It’s no news to CISOs, Chief Compliance Officers, Procurement Officers, GCs, and other key stakeholders in vendor management programs that third parties today represent one of the greatest risks to organizations. Nor is it news that that the focus on vendor risk management is only increasing as regulators across a broad spectrum of industries and geographies continue to tout the importance of 1) managing risk throughout the vendor lifecycle, and 2) taking a risk-based approach to focusing due diligence efforts on those business partners who represent the most risk. Consider just the following samplings of recent regulatory guidance:
- OCC Guidance: “Banks must maintain adequate risk management processes throughout each phase of a third party relationship’s life cycle…a bank should adopt risk management processes commensurate with the level of risk and complexity of its third-party relationships”
- Ministry of Justice Guidance on UKBA: “The commercial organisation applies due diligence procedures, taking a proportionate and risk based approach, in respect of persons who perform or will perform services for or on behalf of the organisation, in order to mitigate identified bribery risks…as this guidance emphasises throughout, due diligence procedures should be proportionate to the identified risk.”
- DOJ/SEC Guidance on FCPA: “Risk-based due diligence is particularly important with third parties and will also be considered by DOJ and SEC in assessing the effectiveness of a company’s compliance program”
WHAT’S MISSING FROM THE VENDOR RISK EQUATION?
In response to this well-known trend, it’s also no surprise that solution providers have recently inundated the market with a vast offering of content and tools to help organizations implement and streamline this risk-based approach. The problem that all of these solutions fail to address, however, is that there are two distinct yet equally critical components of the vendor risk equation, and no solution has managed to effectively account for both of them.
First, there’s the assessment of an organization’s relationship with a given vendor. This is the subjective, context-sensitive assessment of the risks posed by various aspects of your organization’s engagement vendor. There are many solutions in the marketplace that address this side of the equation, providing tools for assessing the criticality the vendor plays in supporting key business operations, or in assessing the criticality of the data that the vendor will access as part of the relationship, for example.
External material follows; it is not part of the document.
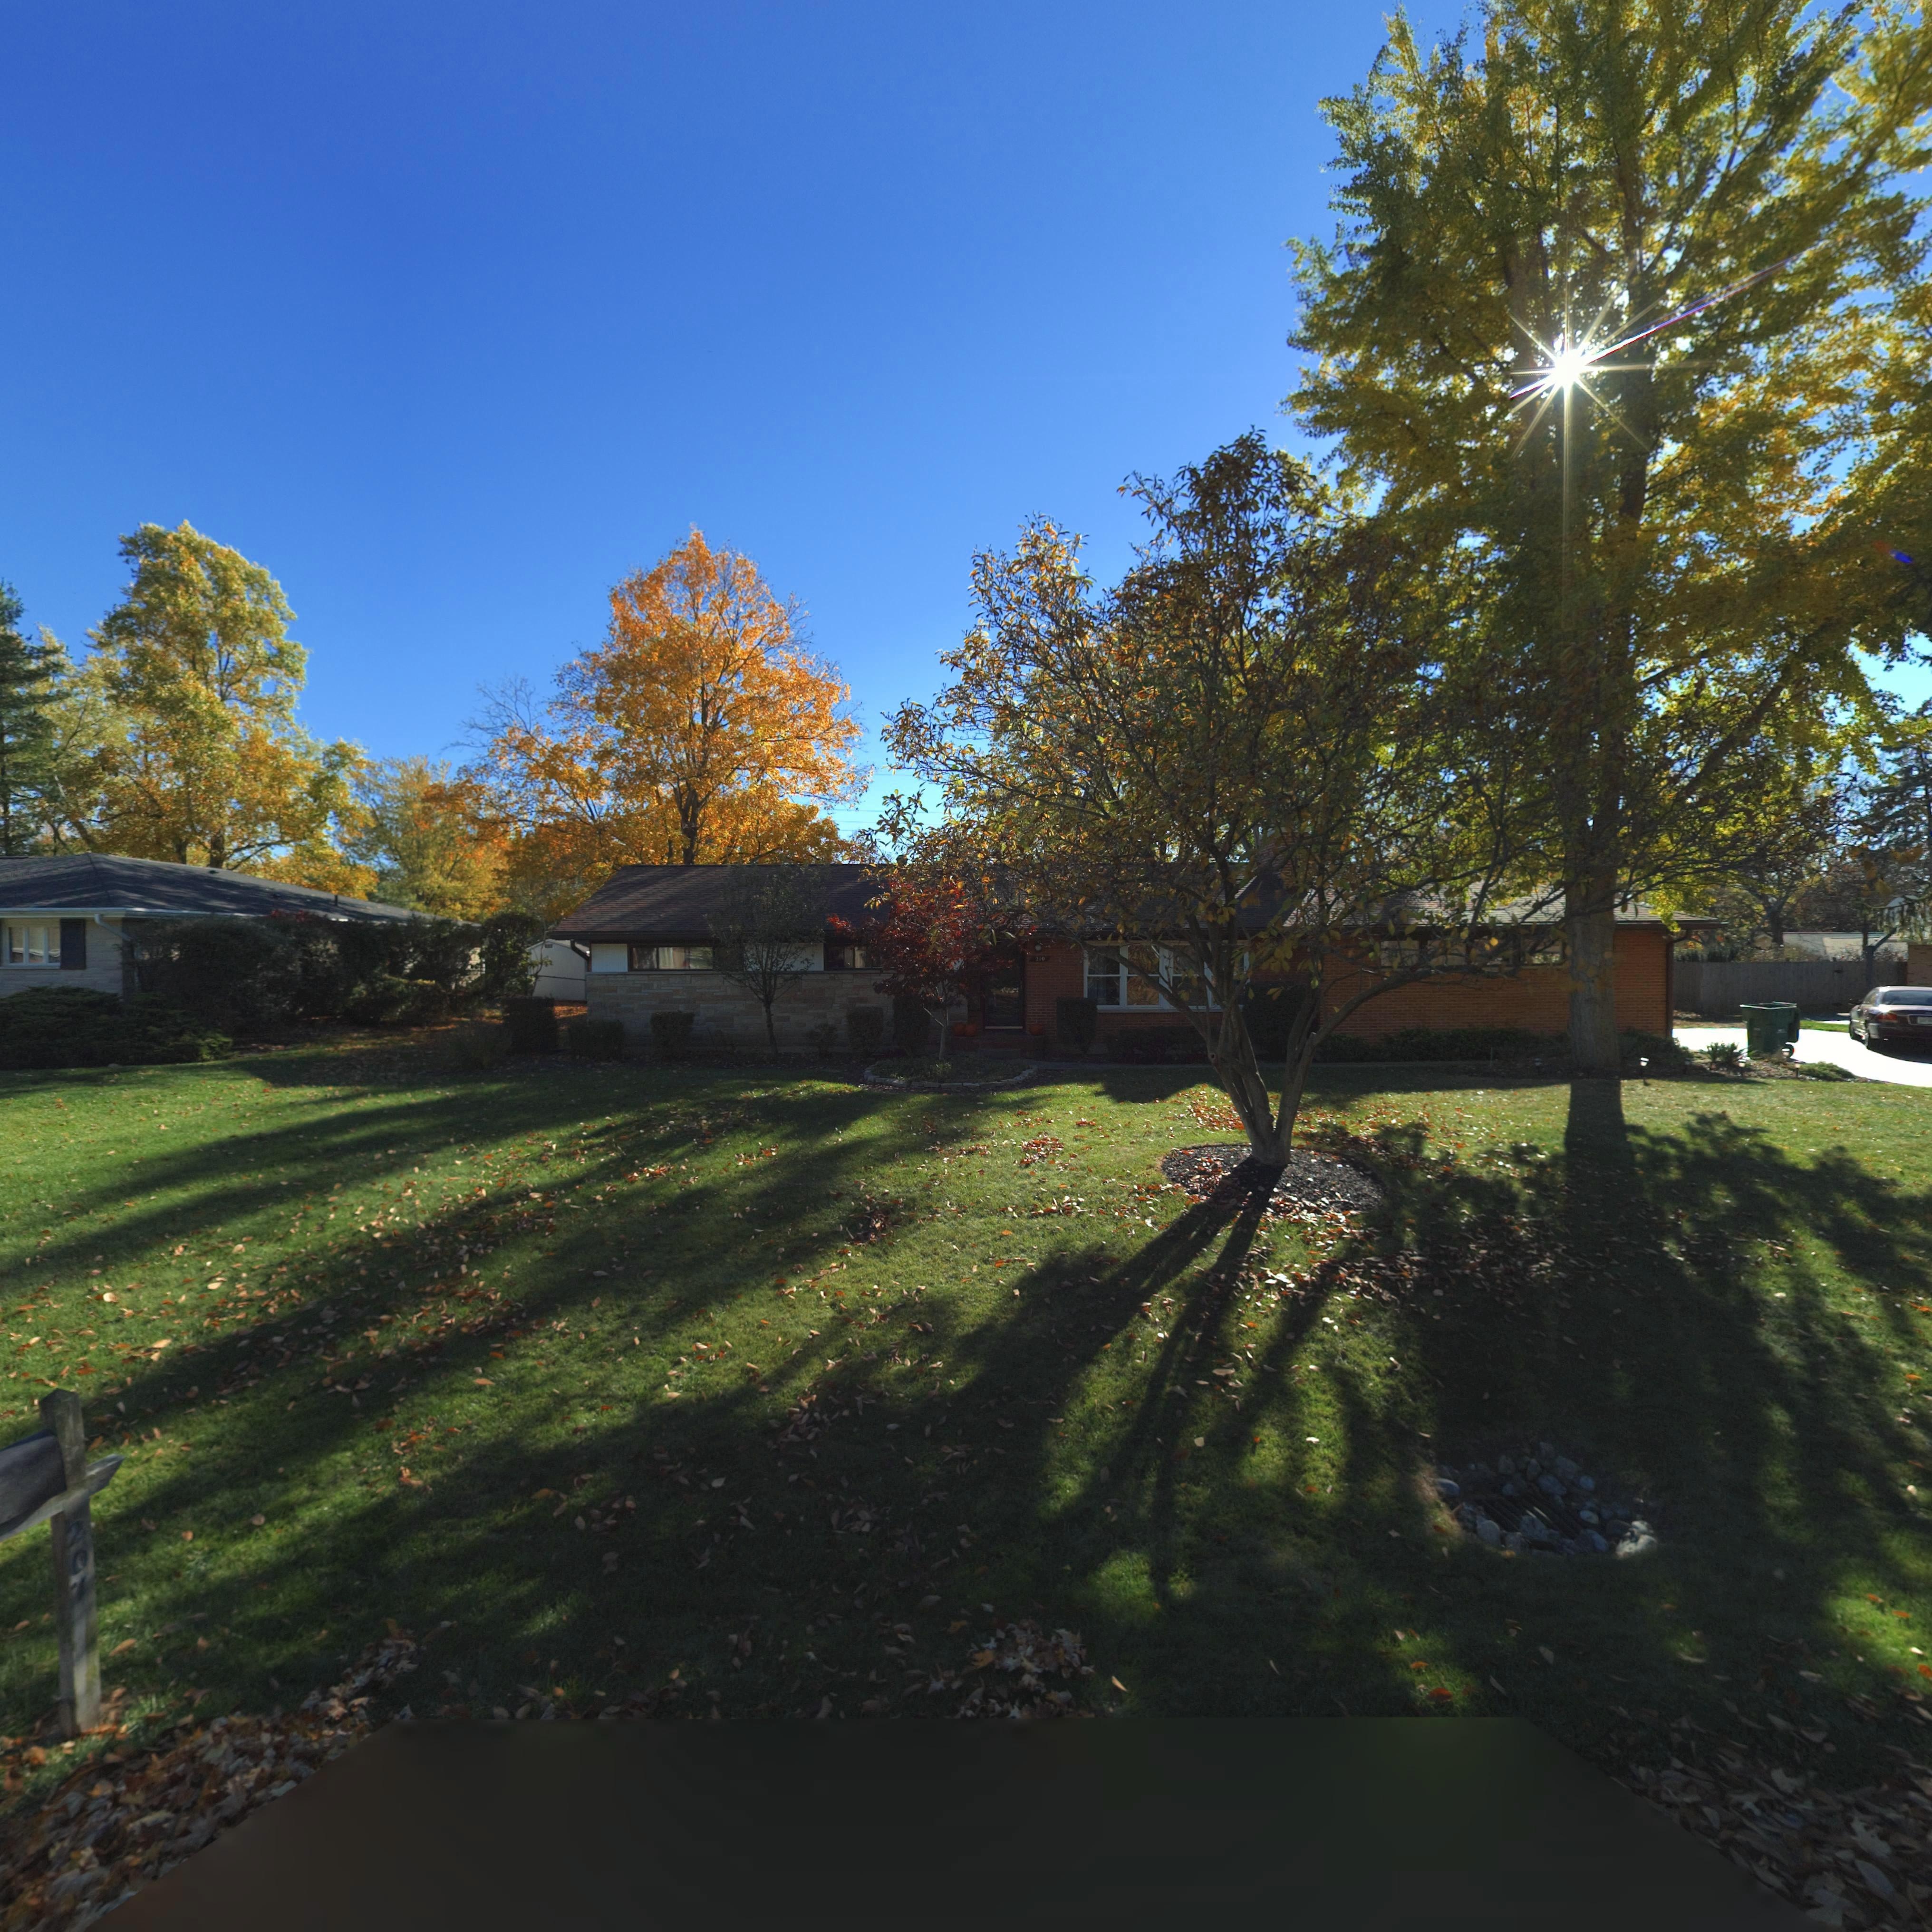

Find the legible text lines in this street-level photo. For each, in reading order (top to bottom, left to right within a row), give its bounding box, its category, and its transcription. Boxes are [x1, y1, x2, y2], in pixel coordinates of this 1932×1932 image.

[1035, 956, 1045, 961] StreetNumber: 210
[64, 1513, 91, 1608] StreetNumber: 207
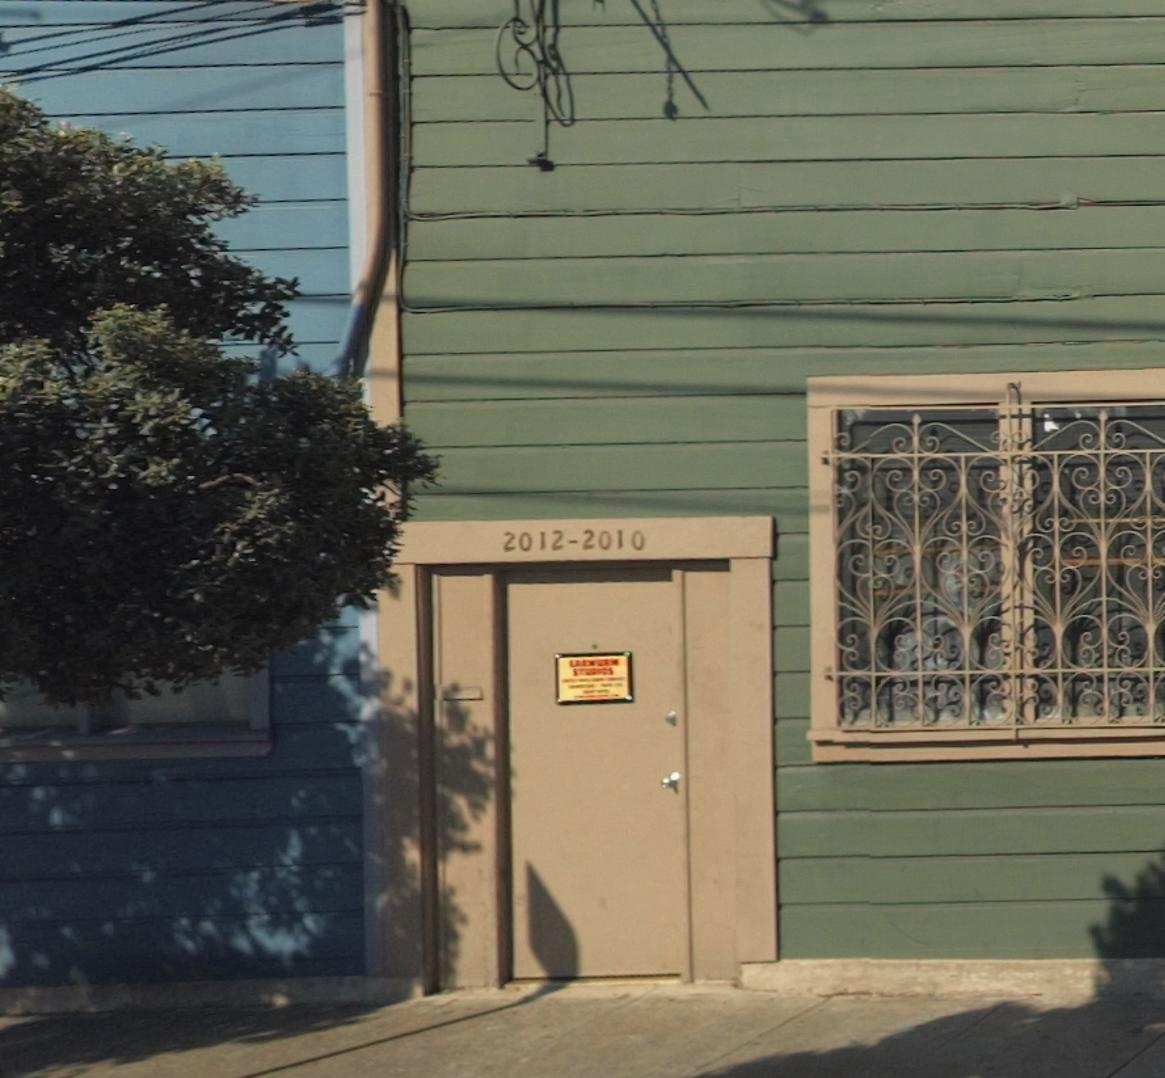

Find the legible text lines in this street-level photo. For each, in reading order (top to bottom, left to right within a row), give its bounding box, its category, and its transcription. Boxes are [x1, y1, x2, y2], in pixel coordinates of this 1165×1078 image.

Second, there’s the assessment of the risk posed just by the vendor in and of itself. Does the entity or any of its principals appear on watchlists or in adverse media? Is the entity suffering from financial stress that could jeopardize its viability or lead its employees to engage in various forms of misconduct? Does the entity’s address seem to keep changing for no apparently above-board reason?
SOLVING FOR THE MISSING VALUE
It is the combination of these two risk perspectives, (subjective, context-sensitive criticality measures plus objective, independent risk factors), rather than either in isolation, that should be driving a risk-based approach to vendor management.
Consider the following scenario. I have resources available to perform audits against 50 vendors this quarter. PCI compliance has been identified is a top concern, and I know from my vendor assessment tool that I have 100 vendors that are storing credit card information. I also know based on a vendor risk content subscription that I have another 100 vendors in my portfolio that pose a significant viability risk in the next year. How, then, can I bring this information together in meaningful way that allows me to assess the overlap between these two vendor populations (i.e. the set that poses the greatest combined risk) so that I can target my audits appropriately? Moreover, what happens when I begin introduce additional risk factors that might come from yet other disparate sources (e.g. I have another 100 vendors where there are potential watch list screening issues, and another 20 that have recently relocated to high risk geographies)?
Clearly, any sufficiently sound and complete calculation of vendor risk must be one that marries all of the objective risk intelligence I have available about the vendors themselves with the subjective intelligence that my vendor management team has painstakingly gathered about my organization’s unique engagement with that vendor. What vendor managers need is a tool that manages the assessment of relationships while also pulling in objectively sourced, relationship-independent information such as company verification data, financial risk, compliance screening, liens, judgments, lawsuits, and other public records, etc. Without these two critical components of the vendor risk equation, it’s hard to imagine how the value of any vendor management program could ever add up.